**JOB:**
Give the listing below as a Markdown table with the columns Row and Line, one numbered row per line of text. Leave out the pictures and the blank lines.

-*-

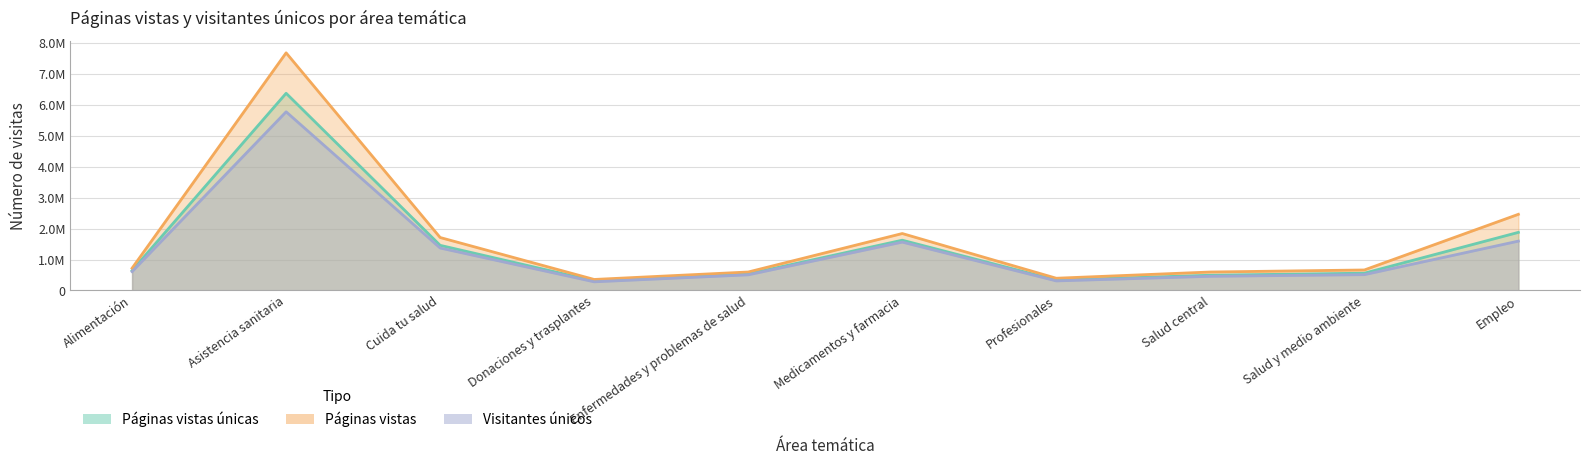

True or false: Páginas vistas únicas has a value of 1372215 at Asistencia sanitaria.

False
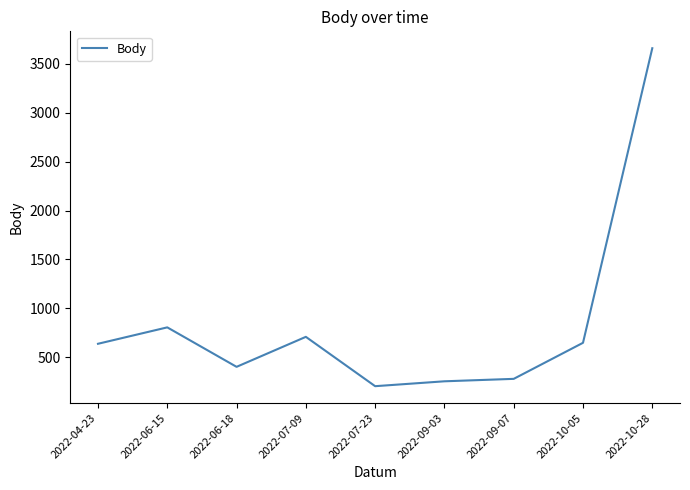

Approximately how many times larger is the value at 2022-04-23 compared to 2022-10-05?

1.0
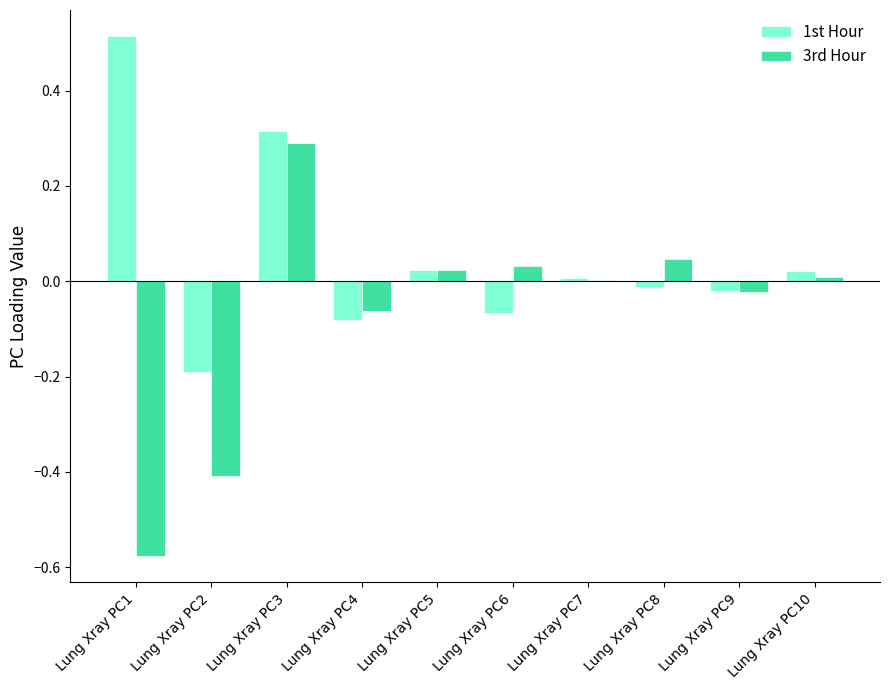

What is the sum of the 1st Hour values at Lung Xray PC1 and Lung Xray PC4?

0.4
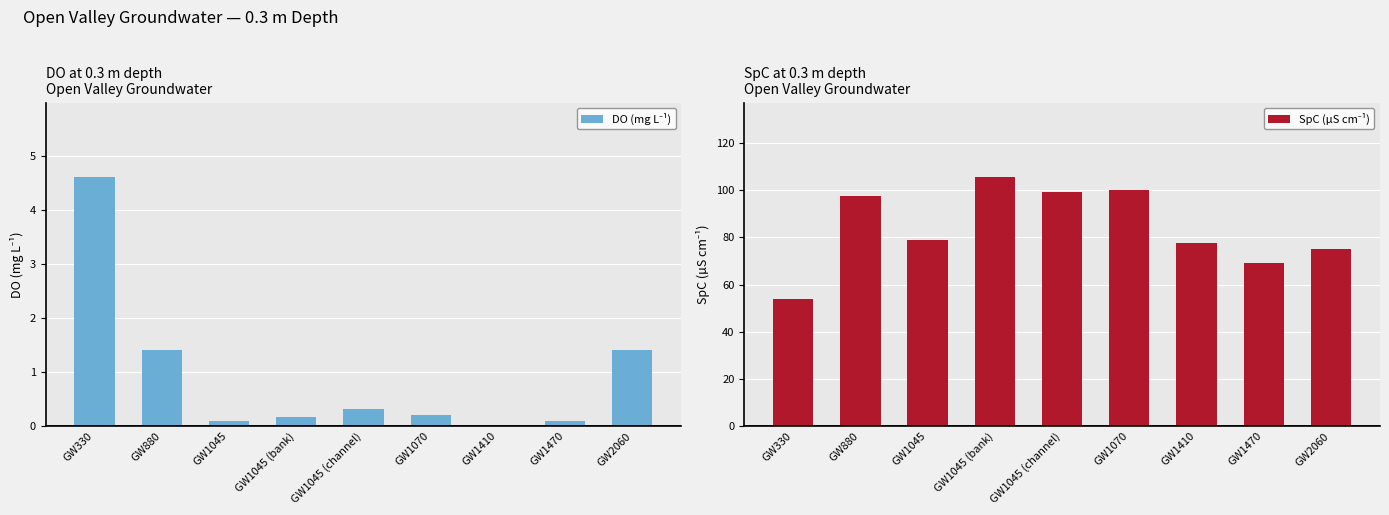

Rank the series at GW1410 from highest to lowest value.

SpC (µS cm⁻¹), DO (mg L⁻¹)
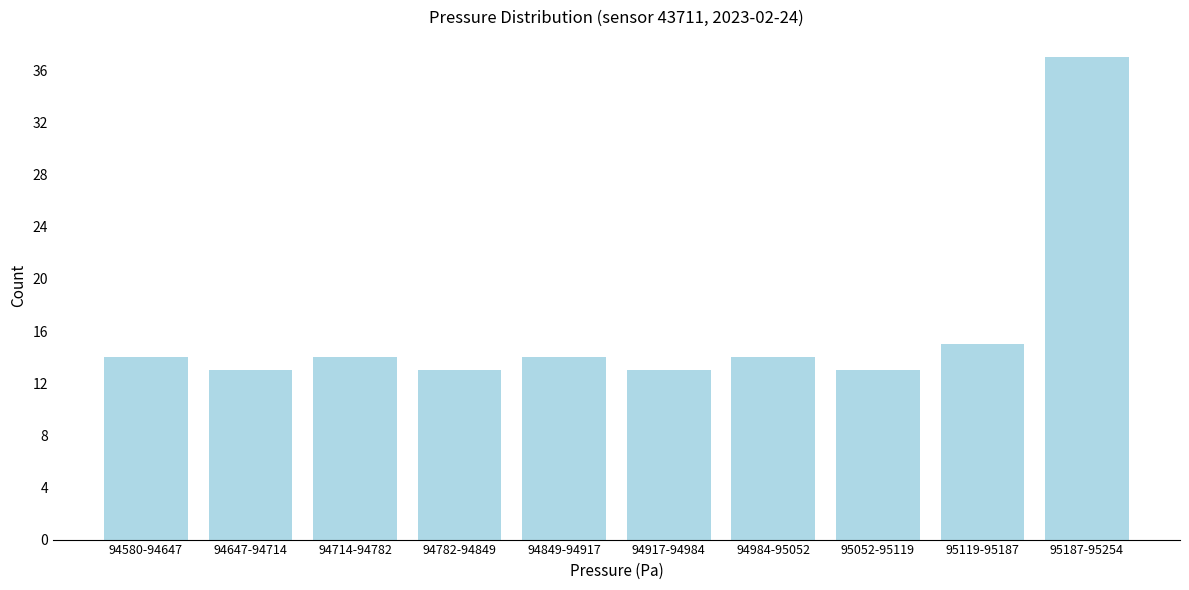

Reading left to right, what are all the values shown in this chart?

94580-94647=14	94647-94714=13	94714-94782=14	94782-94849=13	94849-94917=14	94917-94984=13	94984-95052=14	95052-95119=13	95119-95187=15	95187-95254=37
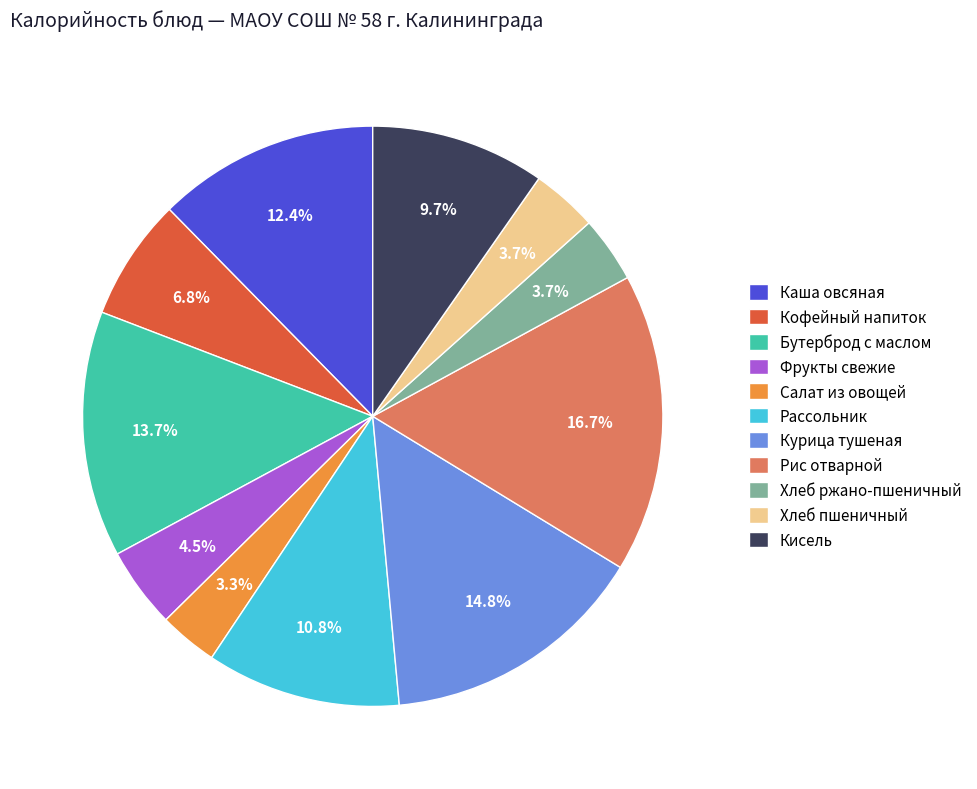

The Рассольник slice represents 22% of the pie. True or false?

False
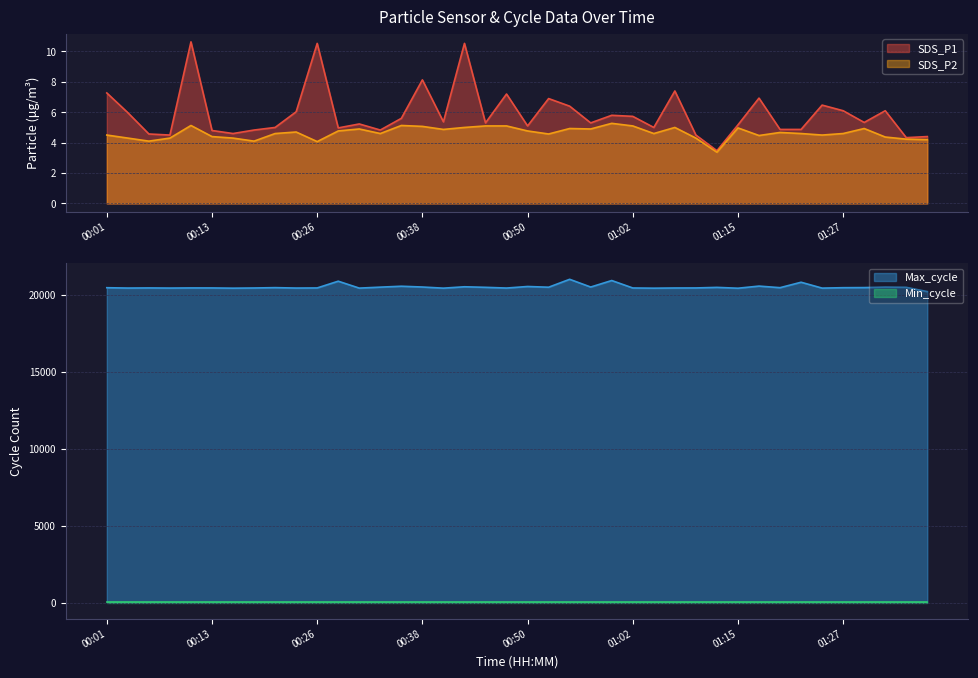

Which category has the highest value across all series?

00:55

-*-

**RESPONSE AREA:**
| Row | Line |
|---|---|
| 1 | True or false: Páginas vistas únicas has a value of 1372215 at Asistencia sanitaria. |
| 2 | False |
| 3 | Approximately how many times larger is the value at 2022-04-23 compared to 2022-10-05? |
| 4 | 1.0 |
| 5 | What is the sum of the 1st Hour values at Lung Xray PC1 and Lung Xray PC4? |
| 6 | 0.4 |
| 7 | Rank the series at GW1410 from highest to lowest value. |
| 8 | SpC (µS cm⁻¹), DO (mg L⁻¹) |
| 9 | Reading left to right, what are all the values shown in this chart? |
| 10 | 94580-94647=14	94647-94714=13	94714-94782=14	94782-94849=13	94849-94917=14	94917-94984=13	94984-95052=14	95052-95119=13	95119-95187=15	95187-95254=37 |
| 11 | The Рассольник slice represents 22% of the pie. True or false? |
| 12 | False |
| 13 | Which category has the highest value across all series? |
| 14 | 00:55 |